> Text
------------------------------------------------------------------------
9. Noein (US boxset)
The UK release of this was infuriating. It was during Manga Entertainment's year of hell in 2007, when it seemed every release was dubtitled, particularly annoying in Noein. The first three volumes were released individually, two-disc sets with DTS discs. But then sales weren't rosy, and the final two releases were ditched in favour of a collected boxset, without DTS, which managed to annoy everyone and satisfy no one. Still, the UK menus were absolutely gorgeous. On the other hand Manga Entertainment got Noein's release spot on in the US, where five volumes were released individually, and then a few months after the equivalent UK release, were released as a collected boxset. The menus aren't as pretty, and there never was any DTS sound at all in the US, but the prospect of proper, translated subtitles was too much to miss up. I had the set pre-ordered long before the January release date.
Noein has something of an X-Files feel to it with a soupcon of Sliders, all set against the coming of age drama of a group of school friends in the seaside town of Hakodate during summer. For friends Haruka, Yu, Miho, Ai and Isami, the hardest question has to be what to do over the holidays. That, and Yu is stressing over being forced into university by his overbearing mother. Rumours of ghostly apparitions inspire Miho to suggest a 'fright night', but no one is prepared for what phantoms they will see. The gateway across time and dimensions is opening up, and wraith like figures are coming through searching for the Dragon Torque. They need to retrieve it to save their own world from the deadly Shangri-La dimension, but the Dragon Torque just happens to be embodied in Haruka. The weird thing is that Haruka finds one of the strangers, Karasu to be oddly familiar.
------------------------------------------------------------------------
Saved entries
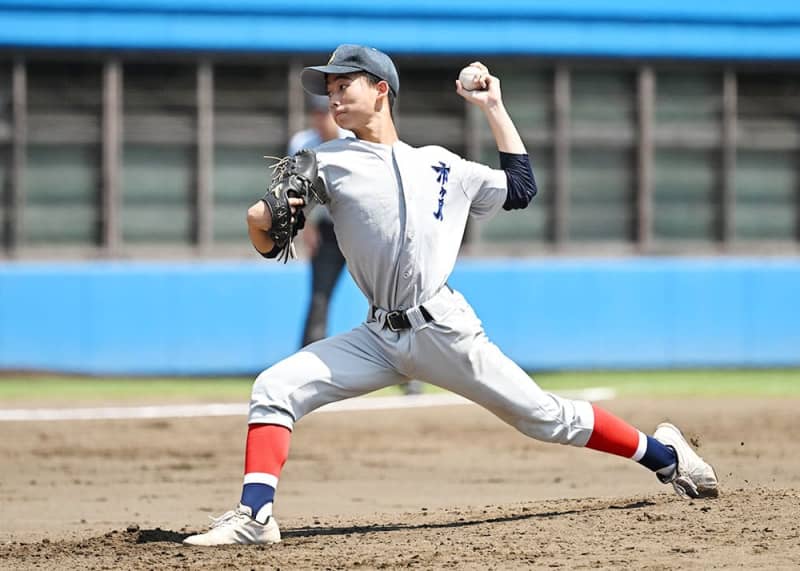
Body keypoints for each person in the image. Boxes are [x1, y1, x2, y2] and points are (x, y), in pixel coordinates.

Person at [184, 45, 718, 546]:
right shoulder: (325, 161)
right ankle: (255, 516)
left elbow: (522, 188)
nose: (334, 96)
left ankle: (666, 456)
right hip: (377, 336)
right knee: (275, 387)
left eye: (346, 83)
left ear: (381, 90)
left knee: (546, 417)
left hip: (445, 329)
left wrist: (494, 107)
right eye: (329, 87)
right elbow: (268, 229)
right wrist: (260, 221)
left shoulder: (443, 165)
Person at [289, 94, 350, 348]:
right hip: (327, 229)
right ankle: (305, 367)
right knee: (319, 298)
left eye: (324, 113)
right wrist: (307, 226)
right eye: (315, 113)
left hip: (358, 226)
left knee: (383, 298)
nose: (319, 119)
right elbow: (296, 189)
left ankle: (408, 372)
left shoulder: (353, 140)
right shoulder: (303, 143)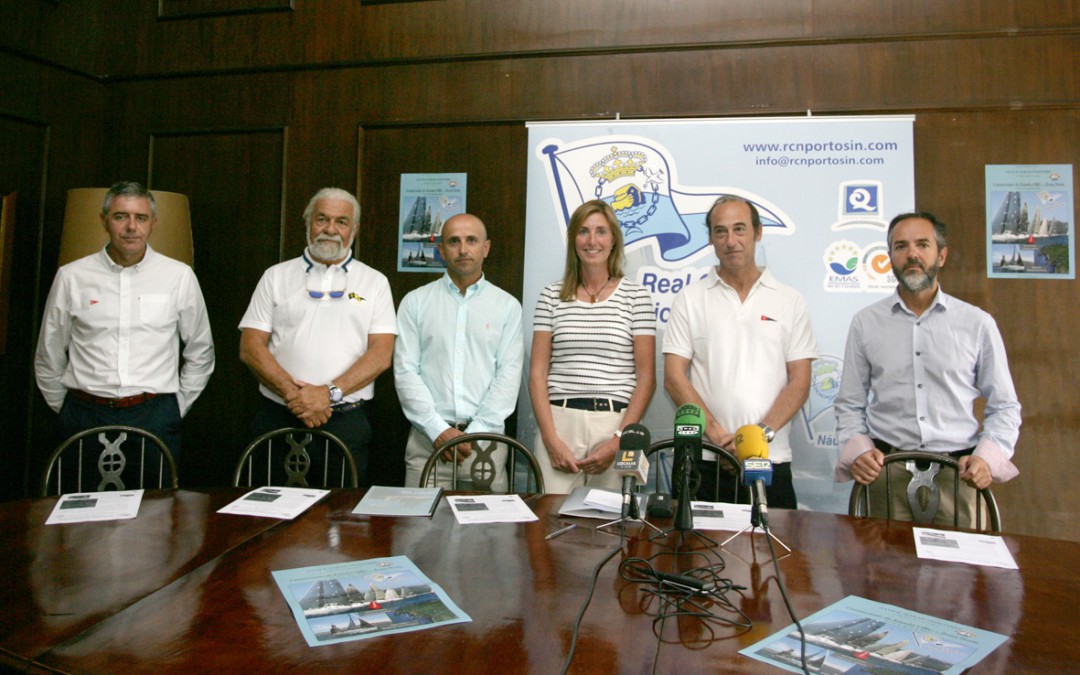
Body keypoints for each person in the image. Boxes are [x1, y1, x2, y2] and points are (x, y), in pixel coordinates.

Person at [833, 211, 1021, 525]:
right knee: (884, 571)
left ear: (941, 255)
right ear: (890, 256)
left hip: (959, 477)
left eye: (923, 245)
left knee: (958, 573)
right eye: (901, 246)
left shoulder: (976, 324)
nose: (912, 254)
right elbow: (849, 403)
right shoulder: (866, 323)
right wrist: (859, 451)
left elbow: (1005, 406)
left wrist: (987, 458)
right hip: (887, 474)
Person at [34, 181, 214, 467]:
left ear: (153, 223)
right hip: (84, 414)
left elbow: (201, 351)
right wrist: (66, 409)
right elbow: (48, 353)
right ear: (105, 221)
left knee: (156, 509)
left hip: (154, 415)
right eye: (121, 216)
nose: (131, 226)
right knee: (81, 507)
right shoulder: (72, 277)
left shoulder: (178, 276)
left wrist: (175, 408)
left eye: (140, 217)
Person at [663, 195, 818, 508]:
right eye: (720, 232)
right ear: (710, 238)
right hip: (706, 460)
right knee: (696, 556)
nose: (730, 241)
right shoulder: (690, 299)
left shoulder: (790, 300)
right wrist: (720, 439)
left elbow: (800, 381)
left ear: (758, 233)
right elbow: (673, 377)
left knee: (772, 553)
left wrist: (757, 438)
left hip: (770, 461)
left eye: (739, 229)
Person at [239, 187, 396, 481]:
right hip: (278, 416)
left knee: (341, 520)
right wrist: (293, 395)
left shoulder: (375, 282)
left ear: (355, 229)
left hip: (345, 421)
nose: (330, 229)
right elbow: (250, 346)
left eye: (341, 221)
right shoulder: (275, 276)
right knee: (269, 515)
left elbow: (381, 354)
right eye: (322, 219)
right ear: (308, 222)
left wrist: (328, 394)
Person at [529, 199, 656, 494]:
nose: (592, 240)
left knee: (610, 530)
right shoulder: (550, 296)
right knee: (552, 524)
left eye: (601, 231)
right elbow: (537, 373)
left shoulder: (636, 297)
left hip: (613, 424)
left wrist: (618, 441)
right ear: (573, 239)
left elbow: (647, 378)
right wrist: (551, 440)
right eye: (583, 231)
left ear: (613, 240)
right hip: (559, 425)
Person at [394, 214, 524, 489]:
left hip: (486, 445)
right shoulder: (415, 303)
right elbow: (405, 371)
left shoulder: (507, 306)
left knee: (487, 532)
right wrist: (437, 429)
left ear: (485, 248)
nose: (463, 249)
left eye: (471, 240)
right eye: (454, 241)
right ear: (440, 250)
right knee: (420, 531)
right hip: (427, 443)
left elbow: (508, 376)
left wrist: (472, 434)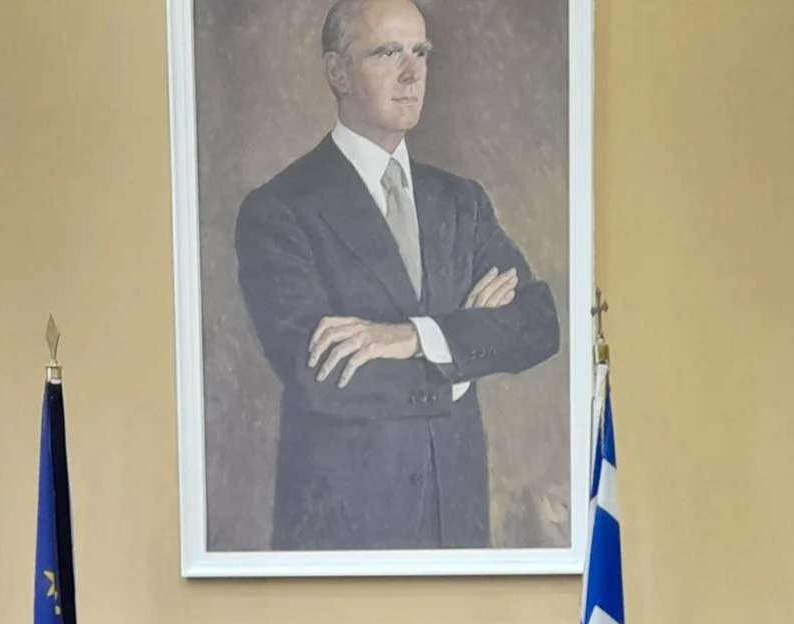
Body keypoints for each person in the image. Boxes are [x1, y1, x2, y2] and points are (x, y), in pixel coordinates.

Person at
------------------------------------------------------------------------
> Required work
#1 Answer these questions using the Noein review.
(a) In what year did Manga Entertainment have its "year of hell" in the UK?
(b) How many volumes of Noein were released individually in the US?
(c) In which seaside town does the story take place?
#2 According to the Noein review, why were the final two UK releases replaced by a collected boxset?
#3 Update the Noein review by rewriting everything from "Noein has something" down to "be oddly familiar.", with "holidays" replaced by "school break".

> Results for each task
#1
(a) 2007
(b) Five
(c) Hakodate

#2 Sales of the individually released UK volumes weren't good. So the final two releases were dropped in favor of a collected boxset without DTS.

#3
Noein has something of an X-Files feel to it with a soupcon of Sliders, all set against the coming of age drama of a group of school friends in the seaside town of Hakodate during summer. For friends Haruka, Yu, Miho, Ai and Isami, the hardest question has to be what to do over the school break. That, and Yu is stressing over being forced into university by his overbearing mother. Rumours of ghostly apparitions inspire Miho to suggest a 'fright night', but no one is prepared for what phantoms they will see. The gateway across time and dimensions is opening up, and wraith like figures are coming through searching for the Dragon Torque. They need to retrieve it to save their own world from the deadly Shangri-La dimension, but the Dragon Torque just happens to be embodied in Haruka. The weird thing is that Haruka finds one of the strangers, Karasu to be oddly familiar.